Begin DATASET CONTENT

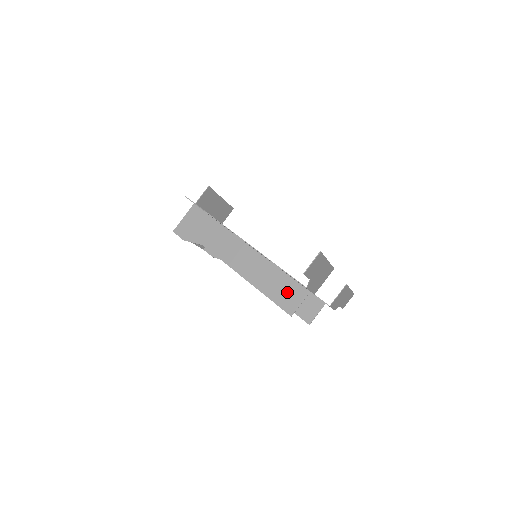
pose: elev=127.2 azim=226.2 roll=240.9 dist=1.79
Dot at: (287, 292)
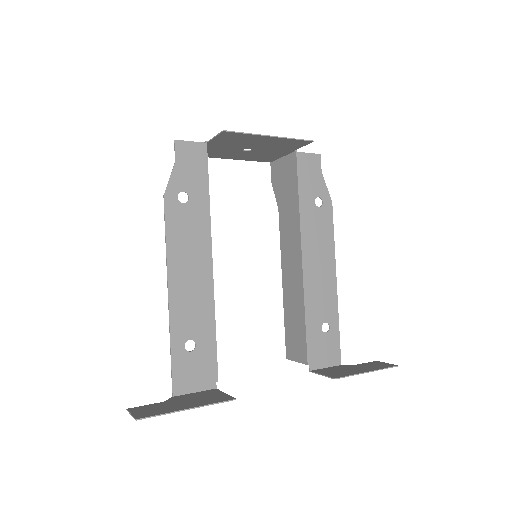
Dot at: occluded
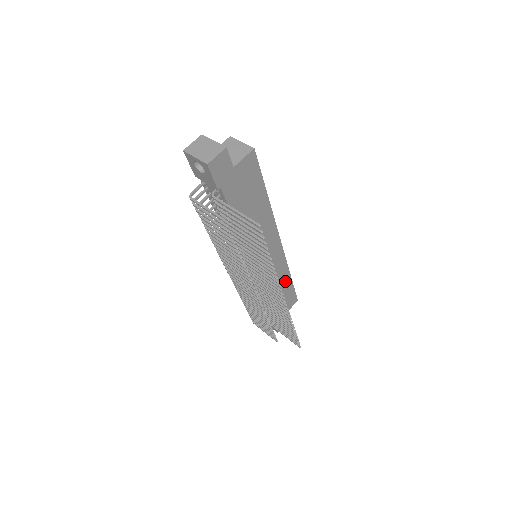
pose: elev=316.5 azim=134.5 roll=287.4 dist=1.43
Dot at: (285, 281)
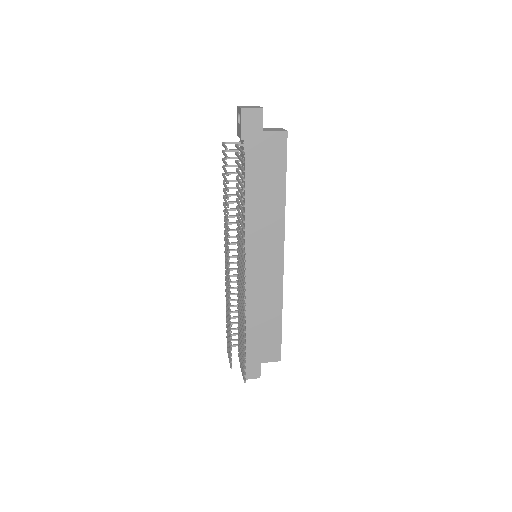
Dot at: (274, 315)
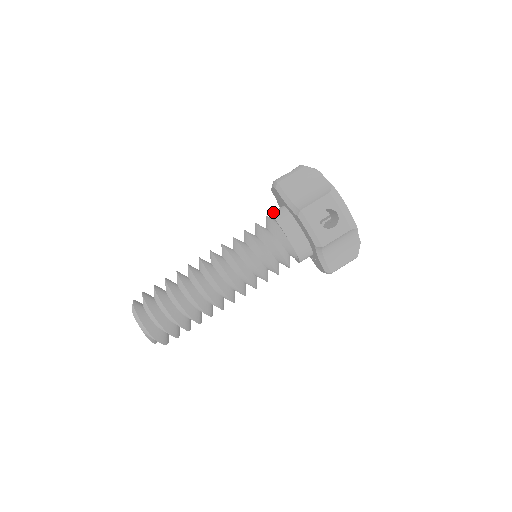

End DATASET CONTENT

# WHAT TO PRODUCE
Rewrite the items above, changing every "pose" to "viewpoint" and keeping everything else the same. Omit the pictures from your answer.

# TASK SOLUTION
viewpoint: elev=127.2 azim=226.2 roll=240.9 dist=1.79
Dot at: (287, 292)
Dot at: occluded
viewpoint: elev=316.5 azim=134.5 roll=287.4 dist=1.43
Dot at: (285, 281)
Dot at: (274, 315)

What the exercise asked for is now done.